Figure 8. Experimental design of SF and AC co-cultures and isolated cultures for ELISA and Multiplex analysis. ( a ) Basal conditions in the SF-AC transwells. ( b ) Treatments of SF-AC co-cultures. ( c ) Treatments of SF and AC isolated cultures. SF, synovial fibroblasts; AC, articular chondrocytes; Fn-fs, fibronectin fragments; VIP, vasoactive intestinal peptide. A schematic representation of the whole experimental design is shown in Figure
+ + +
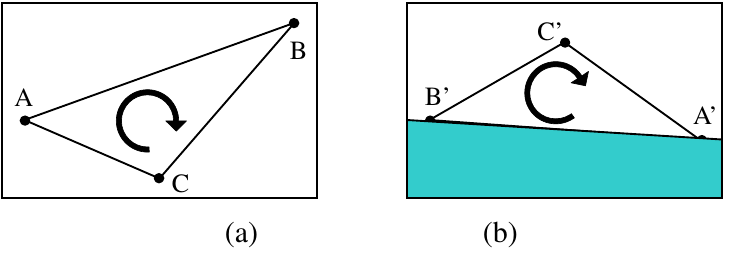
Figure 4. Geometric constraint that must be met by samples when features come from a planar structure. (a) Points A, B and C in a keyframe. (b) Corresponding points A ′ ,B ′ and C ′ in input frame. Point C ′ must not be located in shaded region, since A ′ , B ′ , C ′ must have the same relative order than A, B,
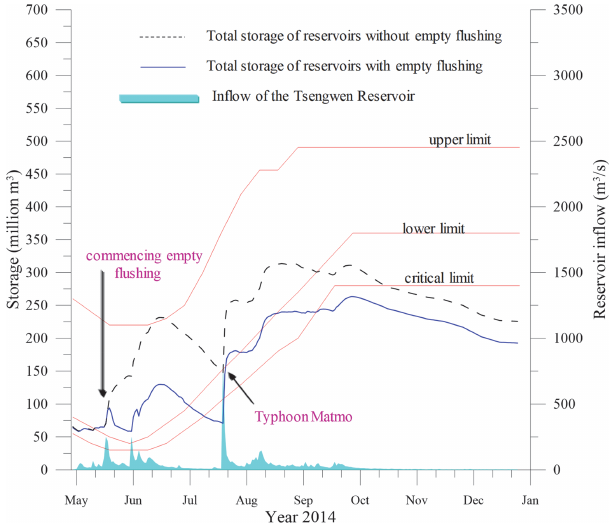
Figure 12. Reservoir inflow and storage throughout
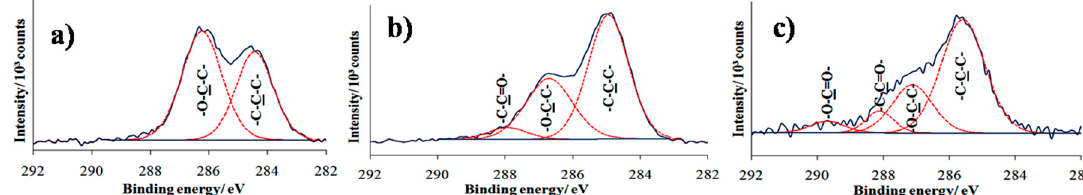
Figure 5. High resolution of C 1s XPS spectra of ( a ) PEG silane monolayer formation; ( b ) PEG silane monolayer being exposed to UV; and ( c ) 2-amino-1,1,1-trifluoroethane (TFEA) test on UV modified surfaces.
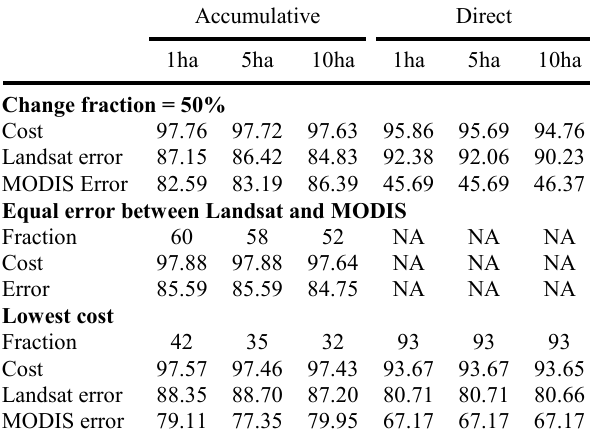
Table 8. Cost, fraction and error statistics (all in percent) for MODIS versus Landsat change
+ + +
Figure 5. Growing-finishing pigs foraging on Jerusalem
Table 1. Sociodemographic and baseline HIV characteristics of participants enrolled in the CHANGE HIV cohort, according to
+ + +
* TASK OBJECTIVE: Extract the part of the records that opens with the line containing "Figure 12. Reservoir" and closes with the line containing "Table 8. Cost, fraction". Take only those lines, exactly, and no pictures.

* ANSWER SPACE:
Figure 12. Reservoir inflow and storage throughout
Figure 5. High resolution of C 1s XPS spectra of ( a ) PEG silane monolayer formation; ( b ) PEG silane monolayer being exposed to UV; and ( c ) 2-amino-1,1,1-trifluoroethane (TFEA) test on UV modified surfaces.
Table 8. Cost, fraction and error statistics (all in percent) for MODIS versus Landsat change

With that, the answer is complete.